11 Mart 2010 Perşembe

Sümela Manastırı

SÜMELA MANASTIRI - Kocaman bir tarih

Gücün, emeğin, inancın binlerce yıllık öyküsü duruyor karşınızda! İnsanoğlunun azmi, tarihin gerçeği, inancın gücü... Önce şaşırıyor, biraz eziliyor, en çok da suskun kalıyorsunuz!

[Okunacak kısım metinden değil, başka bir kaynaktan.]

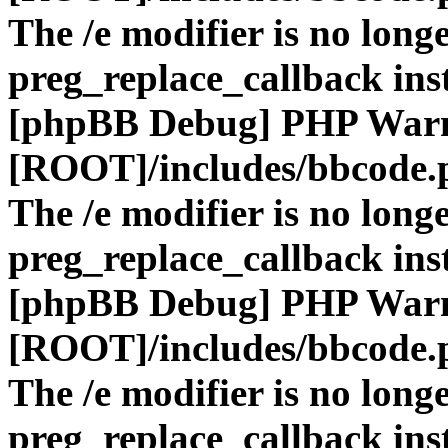
The /e modifier is no long
preg_replace_callback ins
[phpBB Debug] PHP War
[ROOT]/includes/bbcode.
The /e modifier is no long
preg_replace_callback ins
[phpBB Debug] PHP War
[ROOT]/includes/bbcode.
The /e modifier is no long
preg_replace_callback ins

Tarihler milattan sonra 4. yüzyılı gösterirken; Barbaras ve Sophronios adında iki Atinalı rahip rüyalarında Meryem Ana'yı görüyor ve Meryem Ana onlardan yeni bir manastır yaptırmalarını istiyor, yerini ve yolunu tarif ediyordu... Meryem Ana ile Hazreti İsa'nın doğumunu tasvir eden ve St. Luka'ya ait tabloyu da alarak yola çıkan iki rahip, deniz yoluyla Trabzon'a geliyor ve Karadağ'ın dimdik yükselen yamacında, tepesinden su damlayan bir mağara buluyorlar. Gönüllü Hıristiyanlarla birlikte buraya, iki odadan oluşan ilk manastırı kuruyorlar... İki keşişin ölümünden sonra burası “kutsal yer” ilan ediliyor...

Bundan sonra; tarihin akışı içinde taş taş üstüne konacak ve bugün Sümela Manastırı olarak andığımız Türkiye'nin belki de en görkemli yapılarından biri ortaya çıkacaktır. Geçmişi biraz sonraya bırakalım, günümüz Sümelası'na bir yolculuk yapalım önce...

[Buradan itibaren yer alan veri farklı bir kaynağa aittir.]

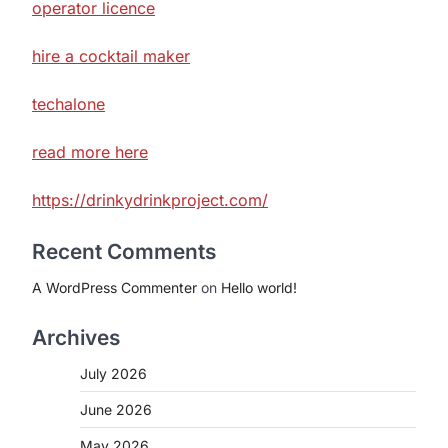
operator licence
hire a cocktail maker
techalone
read more here
https://drinkydrinkproject.com/
Recent Comments
A WordPress Commenter
on
Hello world!
Archives
July 2026
June 2026
May 2026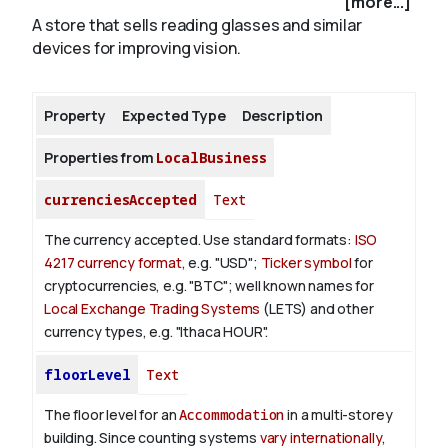
[more...]
A store that sells reading glasses and similar
devices for improving vision.
About
Property
Expected Type
Description
Properties from
LocalBusiness
currenciesAccepted
Text
The currency accepted.
Use standard formats:
ISO
4217 currency format
, e.g. "USD";
Ticker symbol
for
cryptocurrencies, e.g. "BTC"; well known names for
Local Exchange Trading Systems
(LETS) and other
currency types, e.g. "Ithaca HOUR".
floorLevel
Text
The floor level for an
Accommodation
in a multi-storey
building. Since counting systems
vary internationally
,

Kendine güvenenler yarım saat tırmanabilir...

Trabzon'dan Maçka'ya doğru uzanan yol, yaklaşık 45 kilometre sonra manastırın bulunduğu Milli Park'a varıyor. Milli Park derken küçümsemeyin sakın, tropikal bir ormana ya da yeşil bir dünyaya aitsiniz artık. Binlerce yıllık ağaçların aralarından akan berrak sular, en büyülü cennet tasvirlerini bile geride bırakıyor. Biraz şaşkın etrafa bakınırken, herkesin en büyük merakı “O ünlü görüntü”nün ne zaman ortaya çıkacağı... Hani “kayaların yamacına oyulmuş manastır ve göz göz odacıklar...” Hani, binlerce kez gördüğümüz “O” fotoğraf... Birden bire derin bir “oh” sesi dökülüveriyor dudaklarınızdan; “O” fotoğraf karşınızda işte!.. Gerçekten inanılmaz, gerçekten büyülü... Şimdi artık manastırın yamaçlarına kurulu, ahşaptan yapılmış, çevreye saygılı, şık bir kafeteryada mola verebilirsiniz. Hem dinlenmek, hem de bu benzersiz atmosferi sindire sindire yaşamak için... Dinlenmek lazım çünkü, birazdan uzun bir tırmanış bekliyor sizi. Kendine güvenenler araba yolundan vazgeçip, yeşil bir yol tutturabilir yukarıya doğru. Bu da demektir ki, yarım saat tırmanılacak! Bunu göze alamayanlar için arabanız biraz daha yukarılara götürecektir sizi. Nihayete gelindiğinde yaklaşık 10 dakikalık bir tırmanma daha! İşte Sümela Manastırı'nın avlusundasınız. Derin bir nefes alın, manastırın içine ulaşmak için 70 basamaklı, dimdik ve dar bir merdiven bekliyor sizi!..

Değer, her şeye değer...

Onca yorgunluk, onca ter; gördüğünüz manzara karşısında gerçekten tüm yorgunluğunuza değer!.. İnsanoğlunun gücünün, emeğinin, inancının binlerce yıllık öyküsü duruyor karşınızda. Önce suskun bir bakış, ardından hayranlık nidaları. Şaşırıyor, biraz da eziliyorsunuz. İnsan azmi, tarihin gerçeği, inancın gücü...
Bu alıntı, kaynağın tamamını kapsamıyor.